Фрагмент текста:
···

Итак, остановимся на определении «русский тот, кто любит Россию». На первый взгляд может показаться, что это «определение темного через еще более темное»: теперь надо объяснять, что такое Россия. Понятно, что объяснение, даваемое энциклопедией, – столько-то квадратных километров, такие-то климатические зоны, такие-то реки, такие-то полезные ископаемые и тому подобное – тут не уместно, ибо нам нужно определить ту Россию, которую можно любить, а любить квадратные километры и полезные ископаемые нельзя. Правда, реки и горы любить можно, но они есть не только в России, а везде. Может быть Россия – это специфические горы и реки, наша родная природа? Опять нет – это опровергается песней
                                                            Над Канадой небо сине,
                                                            Меж берез дожди косые.
                                                            Так похоже на Россию,
                                                            Только это не Россия...

···

Материалы для изучения:
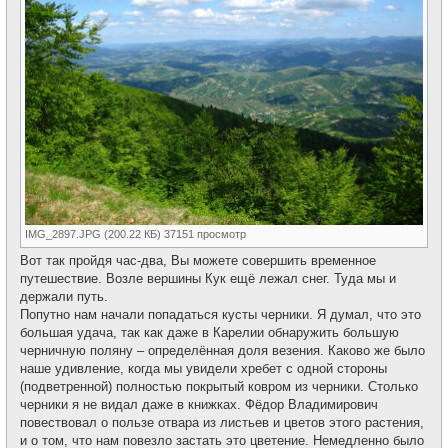
IMG_2897.JPG (200.22 КБ) 37151 просмотр
Вот так пройдя час-два, Вы можете совершить временное
путешествие. Возле вершины Кук ещё лежал снег. Туда мы и
держали путь.
Попутно нам начали попадаться кусты черники. Я думал, что это
большая удача, так как даже в Карелии обнаружить большую
черничную поляну – определённая доля везения. Каково же было
наше удивление, когда мы увидели хребет с одной стороны
(подветренной) полностью покрытый ковром из черники. Столько
черники я не видал даже в книжках. Фёдор Владимирович
повествовал о пользе отвара из листьев и цветов этого растения,
и о том, что нам повезло застать это цветение. Немедленно было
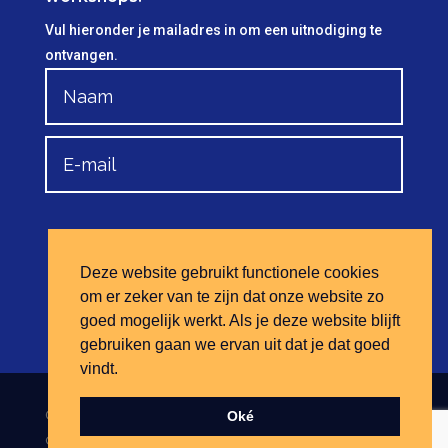
Vul hieronder je mailadres in om een uitnodiging te
ontvangen.
Aanmelden
Deze website gebruikt functionele cookies
om er zeker van te zijn dat onze website zo
goed mogelijk werkt. Als je deze website blijft
gebruiken gaan we ervan uit dat je dat goed
vindt.
© Mediatorsvereniging Haaglanden | Website
Van
Oké
Ontwerp Naar Website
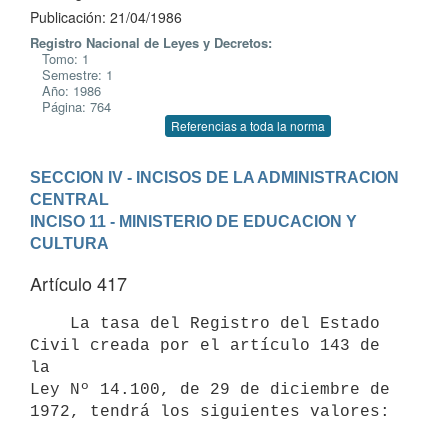
Publicación: 21/04/1986
Registro Nacional de Leyes y Decretos:
Tomo: 1
Semestre: 1
Año: 1986
Página: 764
Referencias a toda la norma
SECCION IV - INCISOS DE LA ADMINISTRACION 
CENTRAL
INCISO 11 - MINISTERIO DE EDUCACION Y 
CULTURA
Artículo 417
    La tasa del Registro del Estado 
Civil creada por el artículo 143 de 
la

Ley Nº 14.100, de 29 de diciembre de 
1972, tendrá los siguientes valores:
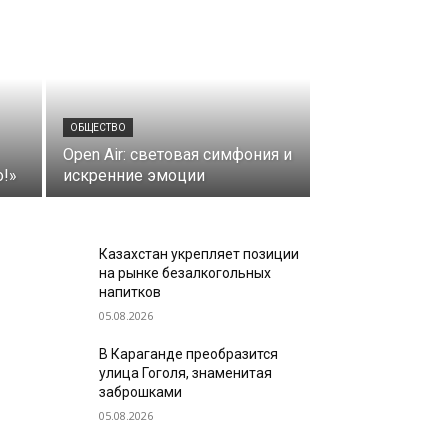
ОБЩЕСТВО
Open Air: световая симфония и
о!»
искренние эмоции
Казахстан укрепляет позиции
на рынке безалкогольных
напитков
05.08.2026
В Караганде преобразится
улица Гоголя, знаменитая
заброшками
05.08.2026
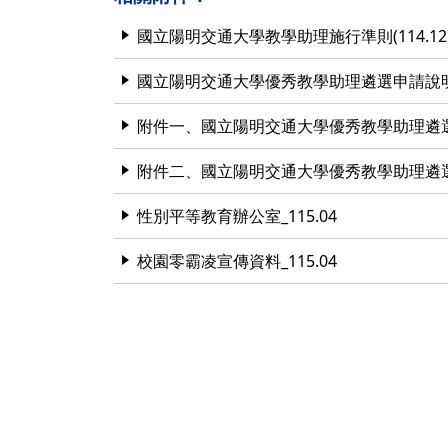
國立陽明交通大學教學助理施行準則(114.12
國立陽明交通大學優秀教學助理遴選申請說明
附件一、國立陽明交通大學優秀教學助理遴選
附件二、國立陽明交通大學優秀教學助理遴選
性別平等教育辦公室_115.04
校園零霸凌宣傳資料_115.04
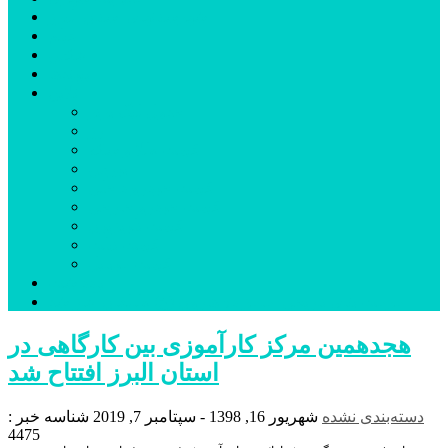
شهرستانهای استان البرز
فیلم
عکس
پیوندها
آنلاین
جدول لیگ برتر
ارز
قیمت طلا و سکه
بورس
قیمت خودرو داخلی
قیمت خودرو خارجی
قیمت تلویزیون
قیمت تبلت
قیمت موبایل
یادداشت
مرمت بنای تاریخی امامزاده هارون (ع) طالقان آغاز شد
هجدهمین مرکز کارآموزی بین کارگاهی در
استان البرز افتتاح شد
دسته‌بندی نشده
شهریور 16, 1398 - سپتامبر 7, 2019
شناسه خبر :
4475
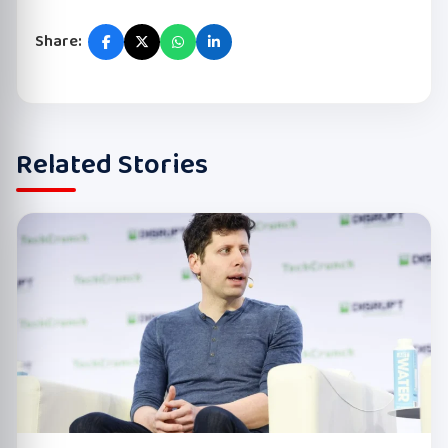
Share:
Related Stories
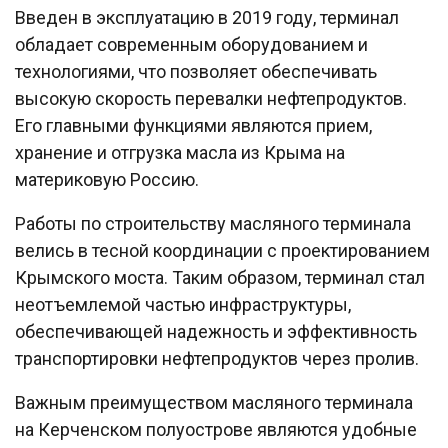
Введен в эксплуатацию в 2019 году, терминал
обладает современным оборудованием и
технологиями, что позволяет обеспечивать
высокую скорость перевалки нефтепродуктов.
Его главными функциями являются прием,
хранение и отгрузка масла из Крыма на
материковую Россию.
Работы по строительству масляного терминала
велись в тесной координации с проектированием
Крымского моста. Таким образом, терминал стал
неотъемлемой частью инфраструктуры,
обеспечивающей надежность и эффективность
транспортировки нефтепродуктов через пролив.
Важным преимуществом масляного терминала
на Керченском полуострове являются удобные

···

Порядок работы:
1. Процитируйте без изменений отрывок из рассуждения о любви к России: начните со слов, содержащих «Так похоже на», и остановитесь после слов «это не Россия...».
2. Напишите продолжение рассуждения о том, кто такой русский, начиная сразу после последней строки фрагмента текста.

Ответы:
1.
Так похоже на Россию,
                                                            Только это не Россия...

2.
И все-таки выбранное нами определение не ведет к порочному кругу. Подход к ответу на вопрос, стоящий в заголовке статьи, через понятие России продуктивнее, чем любой другой. Человек, который любит Россию, интуитивно знает, что она есть такое, а тому, кто ее не любит, и не надо этого знать. Следовательно, нам остается разобраться в тайнах собственной интуиции, сделать ее подсознательные критерии понятными логике. Тут лучше всего пользоваться апофатическим методом, или методом последовательного исключения неправильных определений, который в богословии развивал Дионисий Ареопагит, а в науке – Френсис Бэкон.

Горы, реки и березки мы уже исключили, иначе нам пришлось бы считать Россией и север США, и Канаду, и Шотландию. Исключить надо и всю природу вообще, ибо в России она весьма разнообразна, и выделить нечто такое, что характерно для всех ее регионов, невозможно. Двигаясь дальше, приходится исключить и языковую стихию. В Израиле есть поселения и даже города, где все на улице говорят по-русски, но попав туда, ты кожей чувствуешь, что это не Россия. С другой стороны, в описанном Толстым в «Войне и мире» салоне Анны Павловны Шерер все говорили по-французски, но это была типичнейшая Россия начала девятнадцатого века. Этнические особенности населения мы уже исключили – среди них очень уж много смешанных и неопределимых.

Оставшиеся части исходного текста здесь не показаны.